The church was extensively rebuilt in 1609 and restored in 1865, when a bellcote was added at the western end. It consists of a nave, chancel and large south chapel. The nave has six bays with lancet windows, probably dating to the 17th century, between. A shallow arch doorway, with 17th-century door, is set into the third bay on the north side with a 19th-century copper lamp above the entrance. A similar doorway on the south side of the nave has been blocked up. The western end of the nave had two large stone buttresses added in the 19th century and a lancet window installed between them. The buttresses on the rest of the structure are generally 17th-century. The nave has a barrel vault roof of stone slabs supported by 15 transverse ribs. This roof has been described as being particularly remarkable for being made of alternating strips of single and double thickness slabs of Lakeland slate.

The chancel is 13th-century and has an original window on the south wall, with three later lancet windows on the Easter end. Th The structure contains a 13th-century double-chamfered chancel arch. The north wall holds monuments to Archibald Reed (1729) and Theresa and Harriet Charlton (1829), with a monument to Charlton of Redesmouth (1628) standing outside the south wall. The south chapel is remarkably large and accessed from the nave via a rounded, double-chamfered arch dated to 1609. The chapel contains a 13th-century window and a 17th-century square window and has a barrel vault roof formed of stone slabs.

== Lang Pack==
The graveyard contains a remarkable tomb monument known as the Lang Pack, located a few steps away from the church entrance.
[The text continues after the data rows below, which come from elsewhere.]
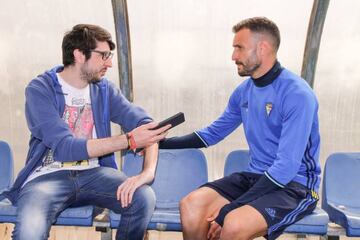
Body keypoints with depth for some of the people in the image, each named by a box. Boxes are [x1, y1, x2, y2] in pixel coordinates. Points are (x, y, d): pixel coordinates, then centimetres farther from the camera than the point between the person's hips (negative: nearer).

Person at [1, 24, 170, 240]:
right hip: (48, 176, -3)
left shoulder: (104, 89, 6)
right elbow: (65, 147, -18)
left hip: (92, 173, 3)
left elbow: (145, 124, -3)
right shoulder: (40, 90, -6)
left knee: (144, 197, -24)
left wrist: (148, 171, -22)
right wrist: (129, 140, -23)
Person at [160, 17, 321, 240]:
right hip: (256, 177, 6)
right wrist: (162, 142, 13)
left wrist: (226, 211, -24)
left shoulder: (297, 94, -17)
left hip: (295, 185, -6)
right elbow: (213, 133, 20)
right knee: (191, 205, -16)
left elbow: (286, 168, -23)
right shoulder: (243, 91, 6)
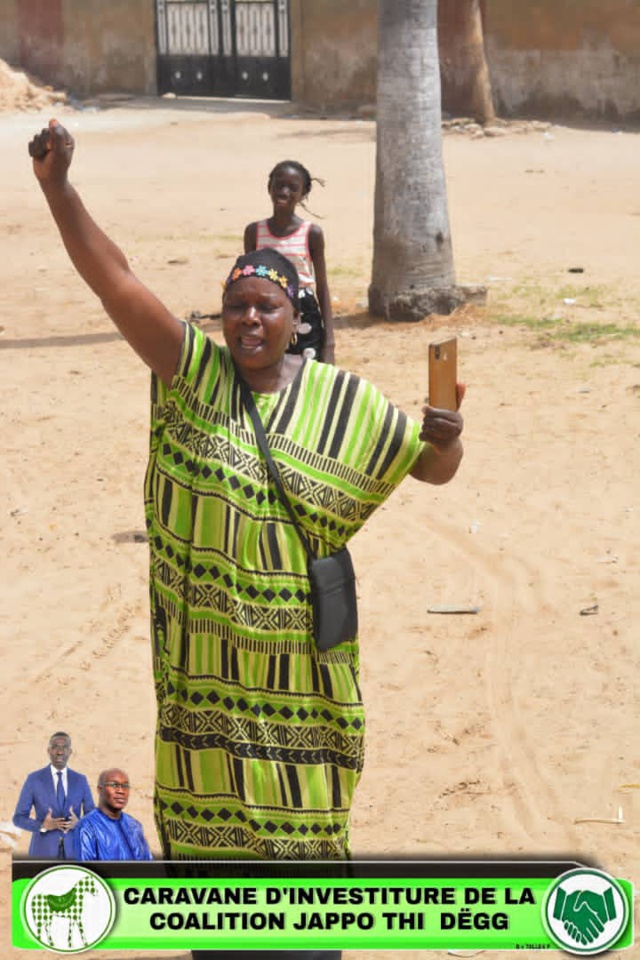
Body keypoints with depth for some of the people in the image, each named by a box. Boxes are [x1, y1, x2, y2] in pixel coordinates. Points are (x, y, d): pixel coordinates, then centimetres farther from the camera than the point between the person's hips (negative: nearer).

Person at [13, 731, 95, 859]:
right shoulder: (34, 779, 0)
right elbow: (19, 818, 0)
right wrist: (43, 826, -19)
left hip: (73, 851, 2)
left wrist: (78, 823, -15)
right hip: (43, 852, -2)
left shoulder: (81, 780, 7)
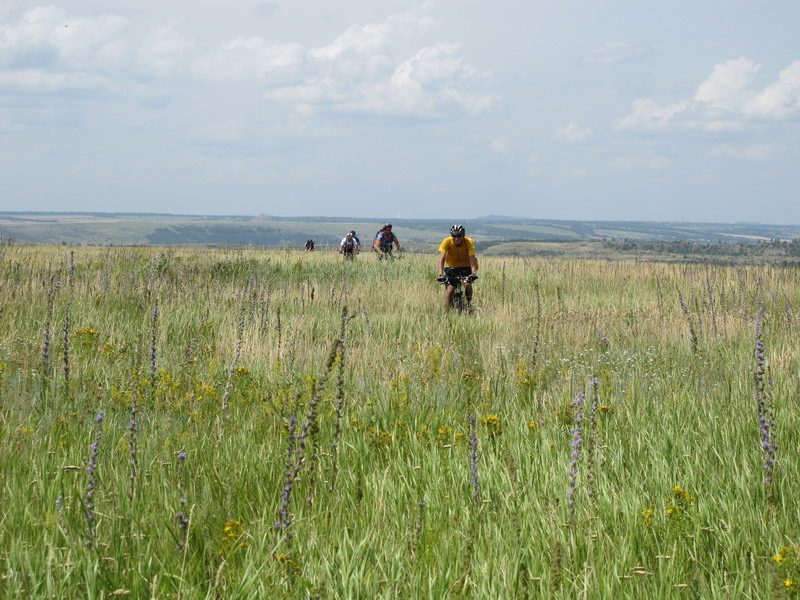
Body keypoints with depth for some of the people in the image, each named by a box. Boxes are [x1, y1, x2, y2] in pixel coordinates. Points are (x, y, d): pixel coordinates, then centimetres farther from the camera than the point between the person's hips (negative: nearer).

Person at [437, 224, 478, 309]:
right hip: (451, 266, 0)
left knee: (467, 284, -24)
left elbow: (472, 258, -30)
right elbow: (442, 258, -29)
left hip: (466, 267, 0)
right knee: (450, 290, -15)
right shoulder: (447, 242, -22)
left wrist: (473, 273, -45)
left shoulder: (469, 242, -22)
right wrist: (440, 274, -41)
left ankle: (469, 302, 0)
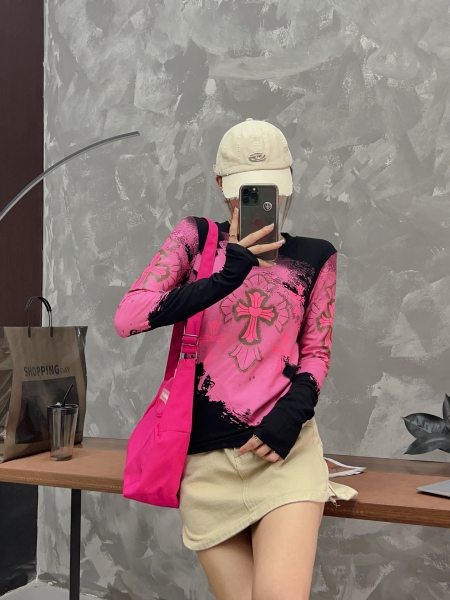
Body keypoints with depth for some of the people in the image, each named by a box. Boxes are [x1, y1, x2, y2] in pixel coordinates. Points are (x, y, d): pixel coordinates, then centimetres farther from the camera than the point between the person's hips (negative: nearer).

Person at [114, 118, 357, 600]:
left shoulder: (314, 256, 8)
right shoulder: (196, 238, 5)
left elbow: (315, 353, 11)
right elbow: (127, 318, -7)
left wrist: (291, 415, -9)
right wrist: (227, 277, -17)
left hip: (284, 448, 0)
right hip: (205, 457, 0)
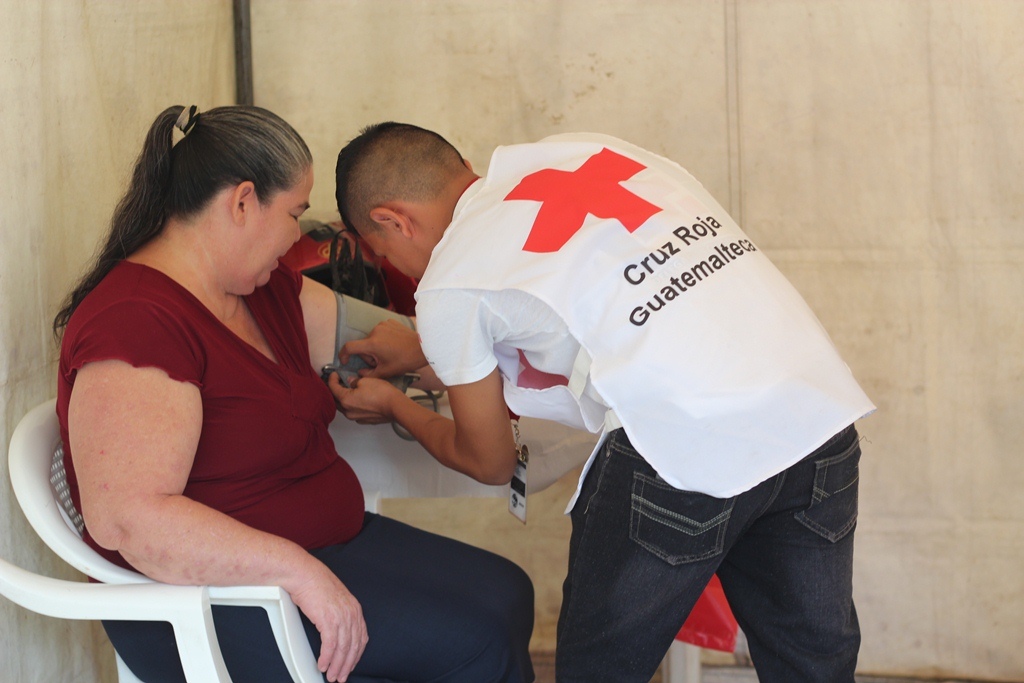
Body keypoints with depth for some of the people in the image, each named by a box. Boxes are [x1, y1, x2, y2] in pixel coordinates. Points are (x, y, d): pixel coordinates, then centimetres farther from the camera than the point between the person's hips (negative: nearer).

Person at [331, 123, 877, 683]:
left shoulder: (449, 286, 6)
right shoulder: (581, 150, 21)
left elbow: (489, 462, 20)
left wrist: (393, 406, 39)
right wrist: (422, 349, 46)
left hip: (687, 452, -7)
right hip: (824, 417, 7)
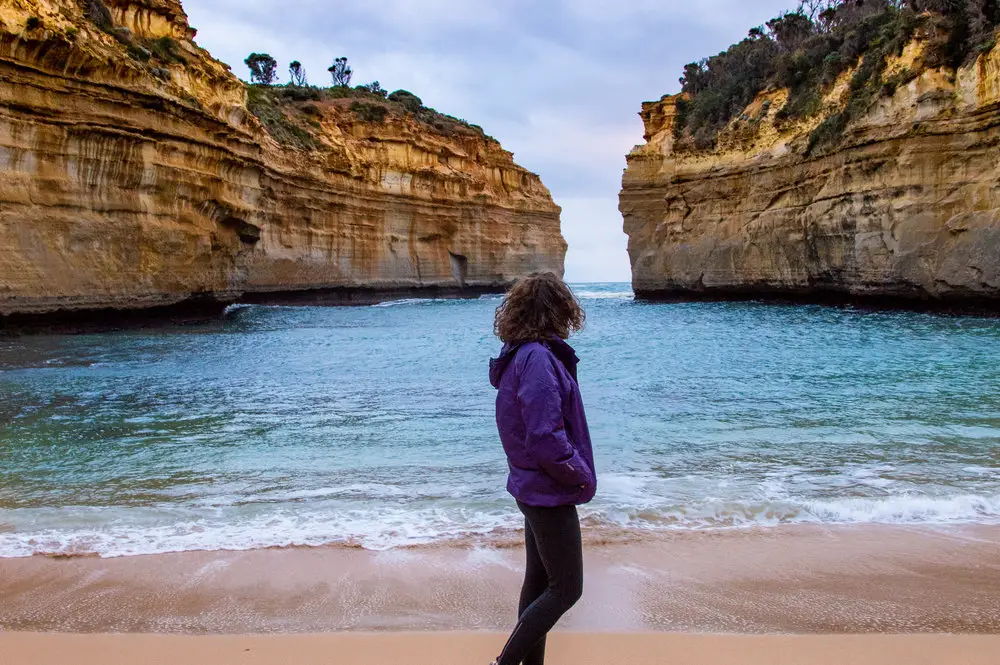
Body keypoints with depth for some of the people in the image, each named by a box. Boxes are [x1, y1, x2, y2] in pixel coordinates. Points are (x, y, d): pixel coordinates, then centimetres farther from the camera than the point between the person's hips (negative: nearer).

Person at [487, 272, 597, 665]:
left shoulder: (519, 356, 7)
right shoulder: (539, 359, -23)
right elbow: (546, 439, -27)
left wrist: (575, 472, 6)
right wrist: (582, 476, -12)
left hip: (534, 486, 9)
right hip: (549, 492, -9)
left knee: (539, 580, 17)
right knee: (567, 588, 2)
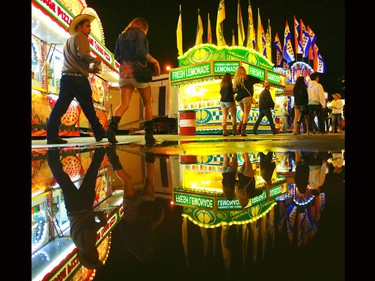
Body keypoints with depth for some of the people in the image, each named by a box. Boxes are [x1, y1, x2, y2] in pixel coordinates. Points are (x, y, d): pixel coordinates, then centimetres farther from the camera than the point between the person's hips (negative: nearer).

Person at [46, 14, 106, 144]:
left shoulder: (68, 40, 28)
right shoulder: (80, 37, -1)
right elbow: (83, 54, -19)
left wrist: (89, 69, 21)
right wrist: (95, 60, -2)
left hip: (66, 76, 8)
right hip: (78, 78, -8)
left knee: (61, 105, -1)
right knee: (88, 107, 1)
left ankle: (51, 135, -7)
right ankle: (99, 132, 12)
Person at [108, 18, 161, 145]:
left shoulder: (121, 36, 18)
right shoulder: (140, 33, -1)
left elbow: (116, 56, 16)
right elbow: (141, 51, -16)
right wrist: (154, 61, -5)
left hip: (124, 72, 5)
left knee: (124, 104, -2)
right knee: (147, 104, 7)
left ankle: (112, 126, -28)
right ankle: (149, 135, 4)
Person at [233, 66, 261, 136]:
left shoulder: (235, 79, 15)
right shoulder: (247, 77, 3)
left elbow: (235, 90, 14)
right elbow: (258, 80, 11)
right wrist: (251, 81, 26)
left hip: (239, 98, 5)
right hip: (246, 97, -5)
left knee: (244, 113, 20)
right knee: (246, 114, -4)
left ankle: (239, 128, 7)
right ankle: (243, 131, -12)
This tomb has been linked with a legend associated with the nearby Lee Hall. It is said that the hall's owner, Colonel Ridley, closed up the hall for the winter of 1723 and relocated to London for the season, leaving the hall under the watch of a skeleton staff of three servants with strict instructions to admit nobody. The legend states that one night the hall was visited by a pedlar looking for somewhere to stay. He was refused admission but the servants allowed him to leave his large pack in the hall. Late in the night the pack was observed to move and was shot by one of the servants with a pistol. When the bag was opened it was found to contain the body of a man. As he had a whistle around his neck the servants deduced that he was planning to burgle the hall and would have blown the whistle to alert his gang once the door was open. The servants armed themselves, blew the whistle and drove off the gang when they arrived.

It is said that the tomb at the church contains the body of the man found in the long pack ("Lang Pack") and a sign in the churchyard names it as such. The legend may have its basis in fact, as country house heists were common in this period. The story is remembered in a poem by Bellingham resident Robert Allen written in the Geordie dialect.